The big picture: Juno Calypso's honeymoon for one

Milk, 2016 by Juno Calypso.
Milk, 2016 by Juno Calypso. Photograph: Courtesy June Calypso and TJ Boulting

“If I’m in need of inspiration for new images,” Juno Calypso has said, “I’ll go on eBay. My key search words are ‘sexy’ and ‘pink’ and ‘mask’. I’ll start in the hair and beauty section and then move on to electronics, followed by a long browse in the wedding department.”

It was a similar kind of search that led her to the honeymoon hotel in which this picture is taken. Having come across a couples-only “land of love” resort in Pennsylvania, the London-based photographer saved up and booked herself in for a solo week. Calypso left her room only to take advantage of the all-you-can-eat breakfast and dinner. Otherwise, conjuring the persistent alter ego of her work (whom she thinks of as “Joyce”), she took advantage of the heart-shaped hot tub in her room, and surveyed herself in the mirrored ceiling, which had reflected lovers every week since the 1970s.

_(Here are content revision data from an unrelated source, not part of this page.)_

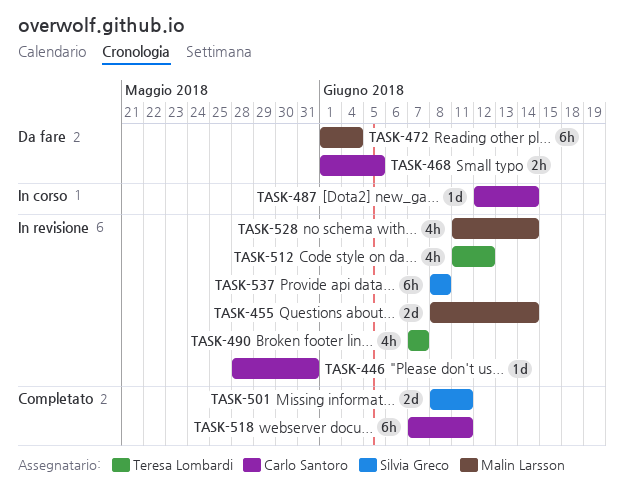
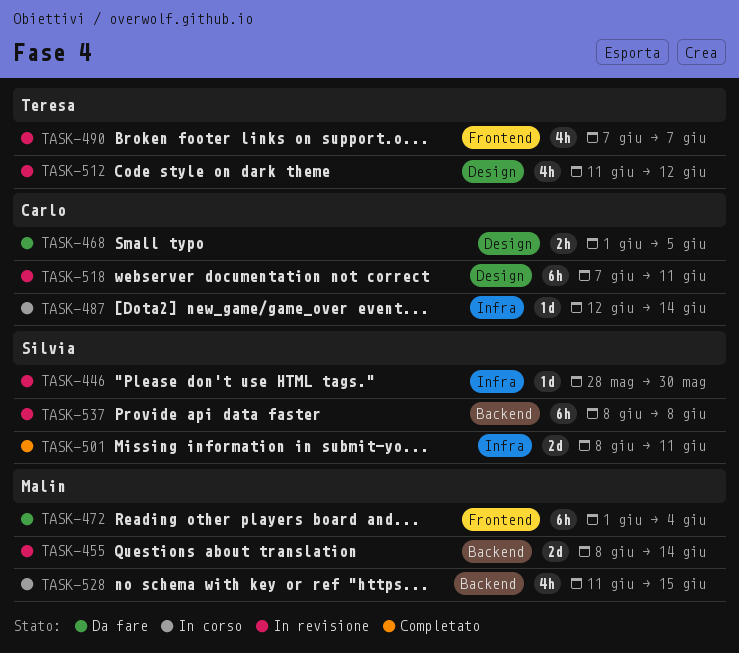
TASK-446, owner: Carlo Santoro -> Silvia Greco
TASK-446, due: May 31 -> May 30
TASK-518, status: Completato -> In revisione
TASK-528, status: In revisione -> In corso
TASK-528, due: Jun 14 -> Jun 15

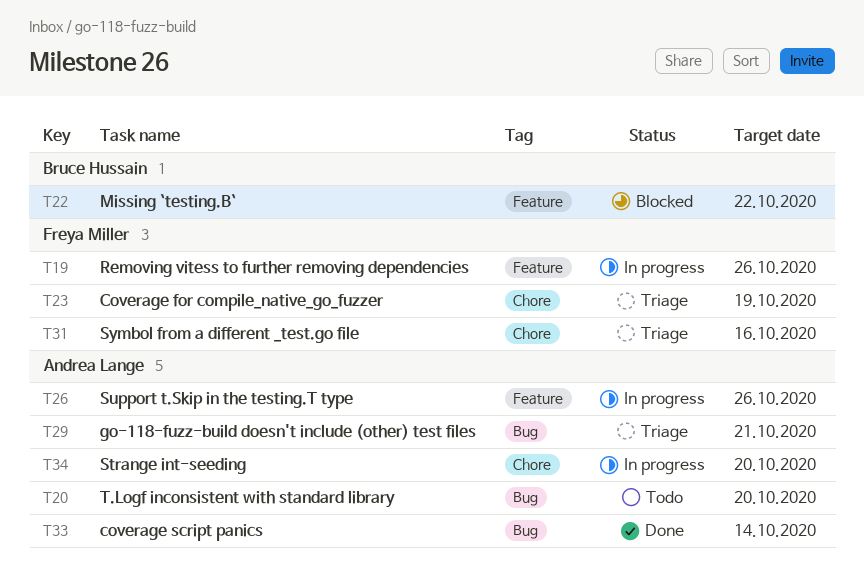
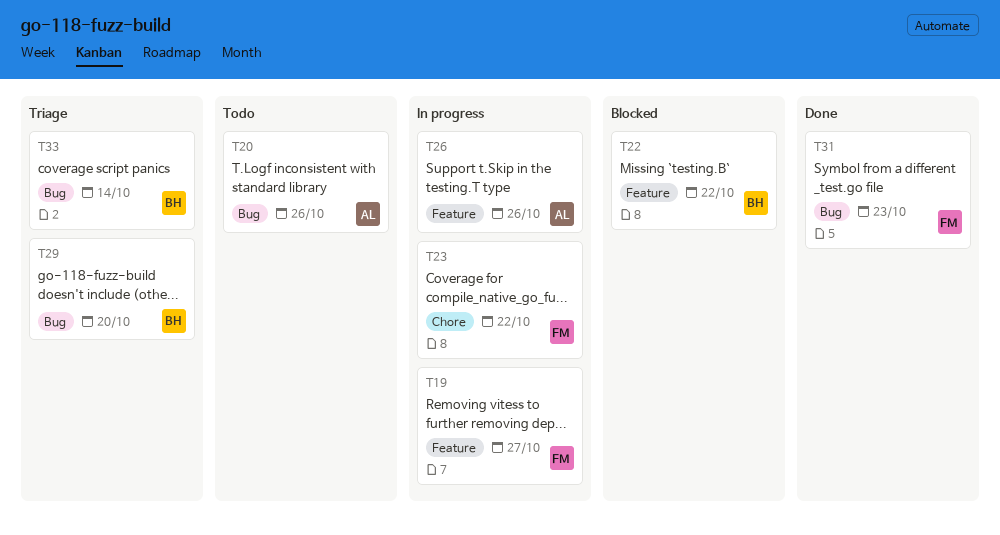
T19, due: Oct 26 -> Oct 27
T20, due: Oct 20 -> Oct 26
T23, status: Triage -> In progress
T23, due: Oct 19 -> Oct 22
T29, owner: Andrea Lange -> Bruce Hussain
T29, due: Oct 21 -> Oct 20
T31, status: Triage -> Done
T31, label: Chore -> Bug
T31, due: Oct 16 -> Oct 23
T33, status: Done -> Triage
T33, owner: Andrea Lange -> Bruce Hussain
T34: present -> none

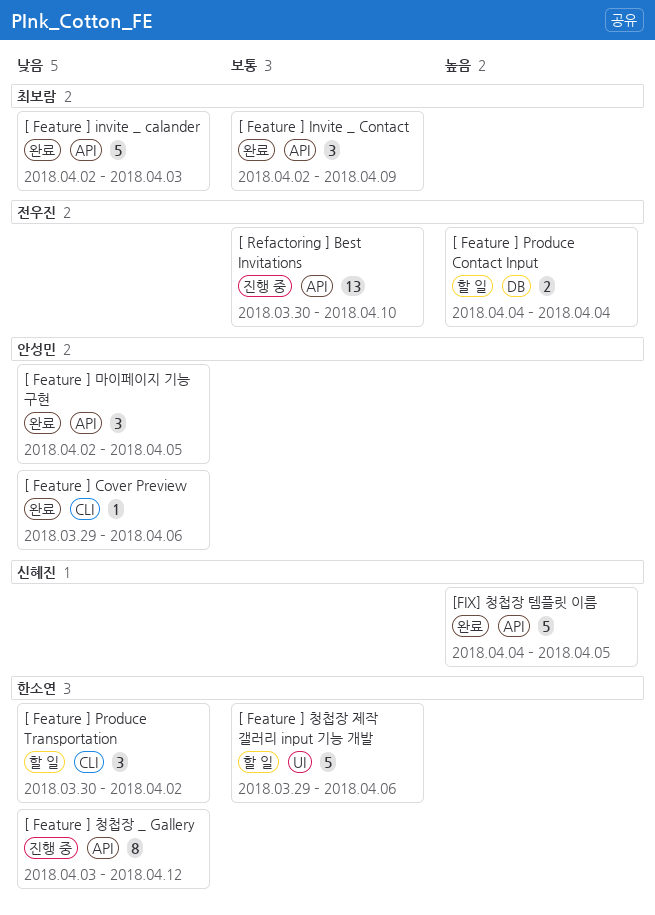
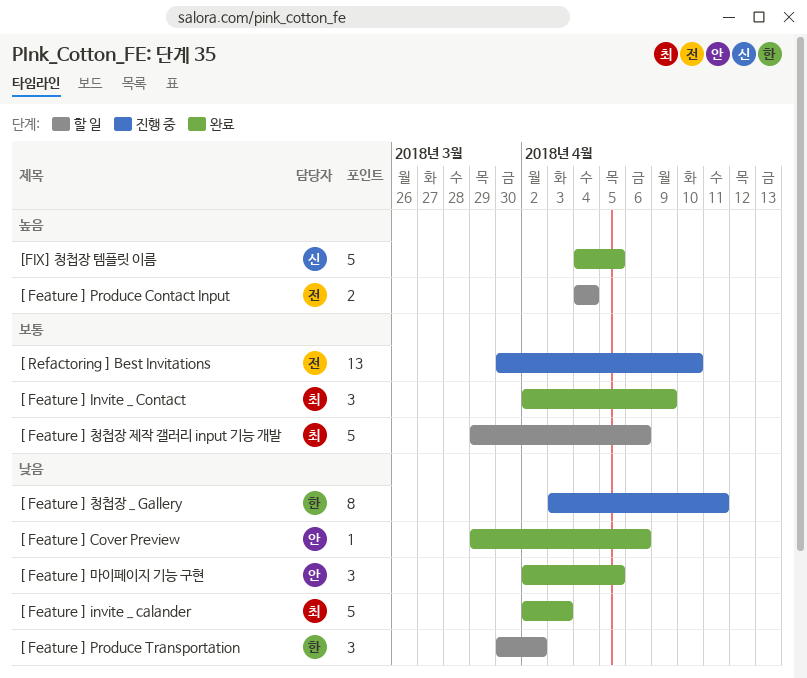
[ Feature ] 청첩장 _ Gallery, due: Apr 12 -> Apr 11
[ Feature ] 청첩장 제작 갤러리 input 기능 개발, owner: 한소연 -> 최보람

“The honeymoon hotel is a space charged with anticipation,” she noted of her project, which won the British Journal of Photography international award. “I like to put my character through the rituals that would otherwise play out in these spaces with two people – the preparation, and then watch as disappointment unfolds.” The result, she hopes, alive to all the traps and trappings of desire, is “half-autobiography, half-nonsensical fantasy”.

Calypso, 31, casts photography like a low-budget film, an inner cinema in which she is director, cinematographer and exploited star. The original plan, when this picture was taken in 2016, was to take Joyce off to honeymoon hotels and Valentine’s weekends in Russia, Bulgaria, Thailand, wherever; Calypso keeps a wish list of possible sugary venues, which she thinks of as Joyce’s Choices. Most recently though, Joyce was photographed alone, in a Barbie-pink underground Las Vegas bunker built by the Avon cosmetics director Girald Henderson, to which he and his wife would escape in the event of nuclear attack. She looked right at home.